Dataset entries
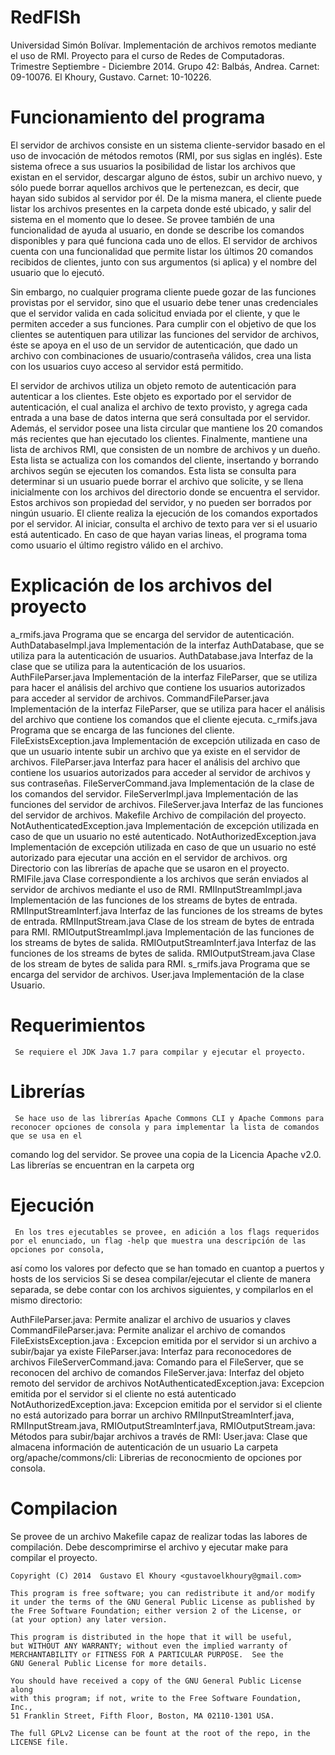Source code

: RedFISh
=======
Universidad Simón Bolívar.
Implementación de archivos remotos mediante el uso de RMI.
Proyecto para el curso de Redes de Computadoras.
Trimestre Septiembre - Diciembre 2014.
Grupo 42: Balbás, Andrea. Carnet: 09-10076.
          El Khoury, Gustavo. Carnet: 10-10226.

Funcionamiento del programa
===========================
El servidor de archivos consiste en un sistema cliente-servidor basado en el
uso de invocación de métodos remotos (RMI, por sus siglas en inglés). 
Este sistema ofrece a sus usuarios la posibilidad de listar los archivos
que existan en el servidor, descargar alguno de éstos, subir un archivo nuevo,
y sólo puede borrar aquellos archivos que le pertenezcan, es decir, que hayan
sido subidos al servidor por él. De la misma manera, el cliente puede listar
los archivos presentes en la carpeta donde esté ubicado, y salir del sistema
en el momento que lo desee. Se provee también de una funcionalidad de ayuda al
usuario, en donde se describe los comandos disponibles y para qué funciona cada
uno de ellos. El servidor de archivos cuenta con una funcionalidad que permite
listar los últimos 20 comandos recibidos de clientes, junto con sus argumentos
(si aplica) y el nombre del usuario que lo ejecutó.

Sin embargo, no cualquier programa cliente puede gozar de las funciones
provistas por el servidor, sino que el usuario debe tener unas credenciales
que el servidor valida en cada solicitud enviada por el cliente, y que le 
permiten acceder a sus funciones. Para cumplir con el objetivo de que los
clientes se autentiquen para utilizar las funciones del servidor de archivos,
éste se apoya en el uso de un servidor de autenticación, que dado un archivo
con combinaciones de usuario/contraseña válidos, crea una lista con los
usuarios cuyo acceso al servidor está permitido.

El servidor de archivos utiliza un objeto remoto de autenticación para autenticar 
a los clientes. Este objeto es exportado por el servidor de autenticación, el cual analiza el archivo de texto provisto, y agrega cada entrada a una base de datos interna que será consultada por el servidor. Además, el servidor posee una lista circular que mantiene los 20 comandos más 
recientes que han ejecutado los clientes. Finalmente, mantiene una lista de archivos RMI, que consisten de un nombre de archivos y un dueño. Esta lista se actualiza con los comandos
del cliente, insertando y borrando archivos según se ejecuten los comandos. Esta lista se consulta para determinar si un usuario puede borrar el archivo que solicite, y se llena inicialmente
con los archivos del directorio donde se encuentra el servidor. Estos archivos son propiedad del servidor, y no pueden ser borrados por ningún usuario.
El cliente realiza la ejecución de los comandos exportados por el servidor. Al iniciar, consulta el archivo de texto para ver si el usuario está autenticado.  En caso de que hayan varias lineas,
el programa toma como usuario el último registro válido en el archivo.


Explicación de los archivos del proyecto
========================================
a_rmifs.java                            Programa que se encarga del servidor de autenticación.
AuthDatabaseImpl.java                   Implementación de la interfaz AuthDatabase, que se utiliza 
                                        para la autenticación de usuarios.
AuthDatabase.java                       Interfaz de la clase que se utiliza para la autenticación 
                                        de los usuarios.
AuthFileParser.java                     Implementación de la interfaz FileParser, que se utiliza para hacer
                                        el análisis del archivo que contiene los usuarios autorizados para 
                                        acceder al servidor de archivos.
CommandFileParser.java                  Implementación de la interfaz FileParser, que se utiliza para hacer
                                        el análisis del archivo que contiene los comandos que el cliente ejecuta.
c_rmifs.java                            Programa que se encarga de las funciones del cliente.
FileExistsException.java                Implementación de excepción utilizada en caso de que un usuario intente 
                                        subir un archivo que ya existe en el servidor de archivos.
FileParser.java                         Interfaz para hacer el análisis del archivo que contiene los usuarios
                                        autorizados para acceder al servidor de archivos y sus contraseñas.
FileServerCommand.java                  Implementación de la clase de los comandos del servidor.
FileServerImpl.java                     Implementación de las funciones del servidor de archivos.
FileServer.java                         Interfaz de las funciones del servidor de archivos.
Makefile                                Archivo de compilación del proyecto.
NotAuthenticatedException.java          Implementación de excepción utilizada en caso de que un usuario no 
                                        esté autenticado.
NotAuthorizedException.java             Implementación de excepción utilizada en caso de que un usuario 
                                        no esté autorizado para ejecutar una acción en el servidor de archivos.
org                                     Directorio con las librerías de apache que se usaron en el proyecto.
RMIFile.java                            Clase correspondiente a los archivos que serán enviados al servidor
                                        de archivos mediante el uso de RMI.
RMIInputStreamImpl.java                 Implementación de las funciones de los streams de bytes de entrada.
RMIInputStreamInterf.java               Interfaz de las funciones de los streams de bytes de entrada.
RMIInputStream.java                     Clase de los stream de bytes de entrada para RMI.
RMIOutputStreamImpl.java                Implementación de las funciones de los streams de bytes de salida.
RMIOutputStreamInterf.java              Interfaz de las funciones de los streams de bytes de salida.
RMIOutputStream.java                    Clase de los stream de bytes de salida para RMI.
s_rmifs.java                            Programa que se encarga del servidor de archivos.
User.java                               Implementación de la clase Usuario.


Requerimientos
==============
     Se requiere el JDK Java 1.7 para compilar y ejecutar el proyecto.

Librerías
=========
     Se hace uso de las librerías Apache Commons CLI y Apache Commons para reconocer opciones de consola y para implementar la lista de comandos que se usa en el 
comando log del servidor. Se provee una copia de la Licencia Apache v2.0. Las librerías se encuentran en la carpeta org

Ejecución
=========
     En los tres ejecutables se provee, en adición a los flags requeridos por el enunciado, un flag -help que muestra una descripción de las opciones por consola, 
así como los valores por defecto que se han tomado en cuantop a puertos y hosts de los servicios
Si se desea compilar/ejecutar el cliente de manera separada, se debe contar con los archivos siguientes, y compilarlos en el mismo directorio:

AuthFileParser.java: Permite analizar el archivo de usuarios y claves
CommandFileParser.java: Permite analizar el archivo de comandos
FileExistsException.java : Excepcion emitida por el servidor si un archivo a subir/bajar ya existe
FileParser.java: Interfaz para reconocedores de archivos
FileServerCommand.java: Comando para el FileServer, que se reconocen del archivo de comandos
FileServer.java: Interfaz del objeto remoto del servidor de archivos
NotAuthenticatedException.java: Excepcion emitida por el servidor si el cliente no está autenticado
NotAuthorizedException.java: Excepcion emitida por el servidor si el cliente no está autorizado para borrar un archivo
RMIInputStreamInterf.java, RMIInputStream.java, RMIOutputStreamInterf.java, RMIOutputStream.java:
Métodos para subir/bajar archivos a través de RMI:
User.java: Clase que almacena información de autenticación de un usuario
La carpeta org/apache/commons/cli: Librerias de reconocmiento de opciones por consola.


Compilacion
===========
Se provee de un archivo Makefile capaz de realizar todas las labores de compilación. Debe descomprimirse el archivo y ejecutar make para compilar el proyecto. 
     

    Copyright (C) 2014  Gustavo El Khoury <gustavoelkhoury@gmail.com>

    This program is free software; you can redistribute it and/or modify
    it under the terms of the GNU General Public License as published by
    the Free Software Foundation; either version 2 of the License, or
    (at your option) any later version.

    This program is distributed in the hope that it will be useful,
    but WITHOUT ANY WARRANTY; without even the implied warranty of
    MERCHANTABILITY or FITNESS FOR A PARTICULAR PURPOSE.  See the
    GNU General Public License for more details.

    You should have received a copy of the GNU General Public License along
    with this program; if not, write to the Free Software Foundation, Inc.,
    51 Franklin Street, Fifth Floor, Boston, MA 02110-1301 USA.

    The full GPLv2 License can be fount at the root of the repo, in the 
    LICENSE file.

---

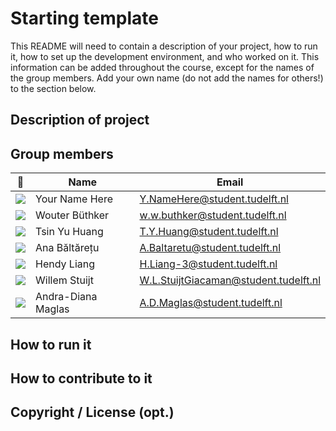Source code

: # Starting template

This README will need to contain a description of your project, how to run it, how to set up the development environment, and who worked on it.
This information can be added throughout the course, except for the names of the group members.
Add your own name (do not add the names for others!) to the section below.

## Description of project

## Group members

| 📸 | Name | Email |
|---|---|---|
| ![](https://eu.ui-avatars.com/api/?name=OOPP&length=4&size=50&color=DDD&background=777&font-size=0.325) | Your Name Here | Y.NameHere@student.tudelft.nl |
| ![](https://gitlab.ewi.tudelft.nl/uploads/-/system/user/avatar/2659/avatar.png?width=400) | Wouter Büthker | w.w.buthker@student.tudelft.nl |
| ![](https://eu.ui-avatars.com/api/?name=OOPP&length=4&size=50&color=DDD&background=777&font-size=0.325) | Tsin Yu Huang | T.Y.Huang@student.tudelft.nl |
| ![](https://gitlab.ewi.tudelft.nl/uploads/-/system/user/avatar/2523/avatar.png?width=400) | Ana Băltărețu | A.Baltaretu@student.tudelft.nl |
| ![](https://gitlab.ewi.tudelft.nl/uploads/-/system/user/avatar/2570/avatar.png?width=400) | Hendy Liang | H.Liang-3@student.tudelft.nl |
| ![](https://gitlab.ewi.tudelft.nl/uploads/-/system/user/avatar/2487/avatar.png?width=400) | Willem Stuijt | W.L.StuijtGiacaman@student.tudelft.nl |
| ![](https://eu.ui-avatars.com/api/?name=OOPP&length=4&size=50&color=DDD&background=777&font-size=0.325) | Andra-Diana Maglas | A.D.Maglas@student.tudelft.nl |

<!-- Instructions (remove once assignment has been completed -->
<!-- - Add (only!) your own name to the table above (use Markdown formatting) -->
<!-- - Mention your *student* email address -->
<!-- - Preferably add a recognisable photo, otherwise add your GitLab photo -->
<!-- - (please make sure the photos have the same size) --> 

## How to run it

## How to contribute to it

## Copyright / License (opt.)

PROBLEM STATEMENT>
Repeat exactly the lines above from the one with "provistas por el" up to and including the one with "clientes se autentiquen". No other line belongs in the reply.

WORKED SOLUTION>
provistas por el servidor, sino que el usuario debe tener unas credenciales
que el servidor valida en cada solicitud enviada por el cliente, y que le 
permiten acceder a sus funciones. Para cumplir con el objetivo de que los
clientes se autentiquen para utilizar las funciones del servidor de archivos,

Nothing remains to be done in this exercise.